Exercise directions: Give back exactly the lines of the material below, starting with the line with "Prof. Dr. Michael" and going on through the line with "Auch in Europa".
== Extracted information ==
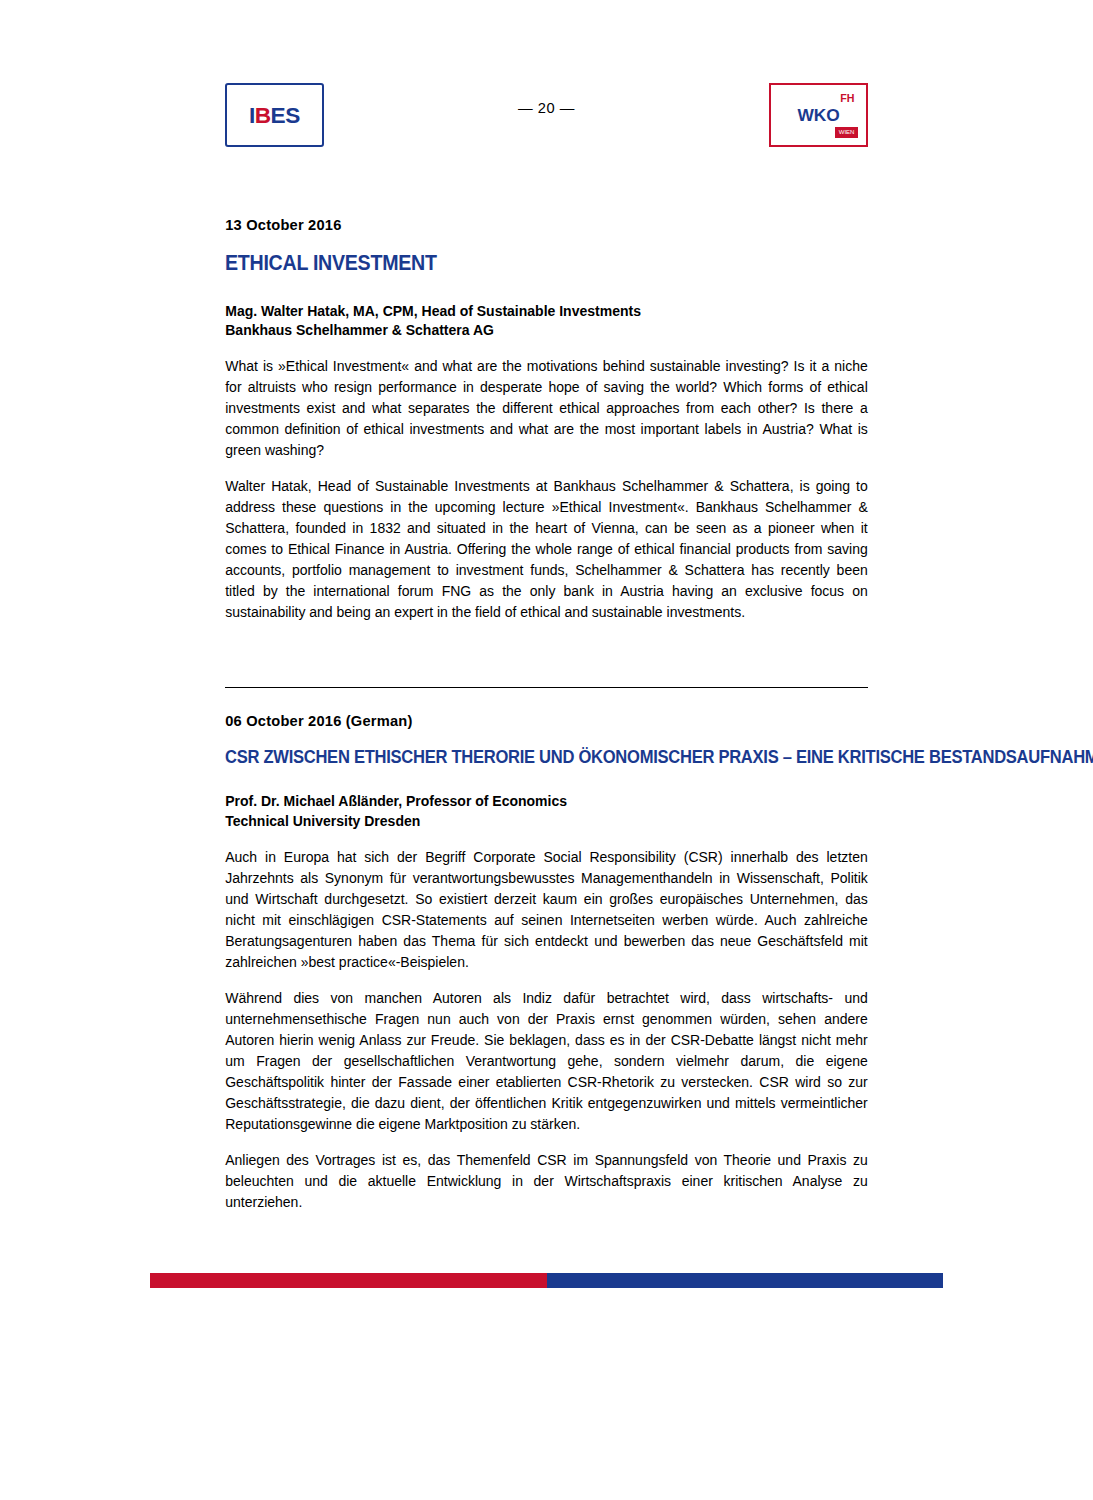IBES
— 20 —
FH
WKO
WIEN
13 October 2016
ETHICAL INVESTMENT
Mag. Walter Hatak, MA, CPM, Head of Sustainable Investments
Bankhaus Schelhammer & Schattera AG
What is »Ethical Investment« and what are the motivations behind sustainable investing? Is it a niche for altruists who resign performance in desperate hope of saving the world? Which forms of ethical investments exist and what separates the different ethical approaches from each other? Is there a common definition of ethical investments and what are the most important labels in Austria? What is green washing?
Walter Hatak, Head of Sustainable Investments at Bankhaus Schelhammer & Schattera, is going to address these questions in the upcoming lecture »Ethical Investment«. Bankhaus Schelhammer & Schattera, founded in 1832 and situated in the heart of Vienna, can be seen as a pioneer when it comes to Ethical Finance in Austria. Offering the whole range of ethical financial products from saving accounts, portfolio management to investment funds, Schelhammer & Schattera has recently been titled by the international forum FNG as the only bank in Austria having an exclusive focus on sustainability and being an expert in the field of ethical and sustainable investments.
06 October 2016 (German)
CSR ZWISCHEN ETHISCHER THERORIE UND ÖKONOMISCHER PRAXIS – EINE KRITISCHE BESTANDSAUFNAHME
Prof. Dr. Michael Aßländer, Professor of Economics
Technical University Dresden
Auch in Europa hat sich der Begriff Corporate Social Responsibility (CSR) innerhalb des letzten Jahrzehnts als Synonym für verantwortungsbewusstes Managementhandeln in Wissenschaft, Politik und Wirtschaft durchgesetzt. So existiert derzeit kaum ein großes europäisches Unternehmen, das nicht mit einschlägigen CSR-Statements auf seinen Internetseiten werben würde. Auch zahlreiche Beratungsagenturen haben das Thema für sich entdeckt und bewerben das neue Geschäftsfeld mit zahlreichen »best practice«-Beispielen.
Während dies von manchen Autoren als Indiz dafür betrachtet wird, dass wirtschafts- und unternehmensethische Fragen nun auch von der Praxis ernst genommen würden, sehen andere Autoren hierin wenig Anlass zur Freude. Sie beklagen, dass es in der CSR-Debatte längst nicht mehr um Fragen der gesellschaftlichen Verantwortung gehe, sondern vielmehr darum, die eigene Geschäftspolitik hinter der Fassade einer etablierten CSR-Rhetorik zu verstecken. CSR wird so zur Geschäftsstrategie, die dazu dient, der öffentlichen Kritik entgegenzuwirken und mittels vermeintlicher Reputationsgewinne die eigene Marktposition zu stärken.
Anliegen des Vortrages ist es, das Themenfeld CSR im Spannungsfeld von Theorie und Praxis zu beleuchten und die aktuelle Entwicklung in der Wirtschaftspraxis einer kritischen Analyse zu unterziehen.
===
Result for this task:
Prof. Dr. Michael Aßländer, Professor of Economics
Technical University Dresden
Auch in Europa hat sich der Begriff Corporate Social Responsibility (CSR) innerhalb des letzten Jahrzehnts als Synonym für verantwortungsbewusstes Managementhandeln in Wissenschaft, Politik und Wirtschaft durchgesetzt. So existiert derzeit kaum ein großes europäisches Unternehmen, das nicht mit einschlägigen CSR-Statements auf seinen Internetseiten werben würde. Auch zahlreiche Beratungsagenturen haben das Thema für sich entdeckt und bewerben das neue Geschäftsfeld mit zahlreichen »best practice«-Beispielen.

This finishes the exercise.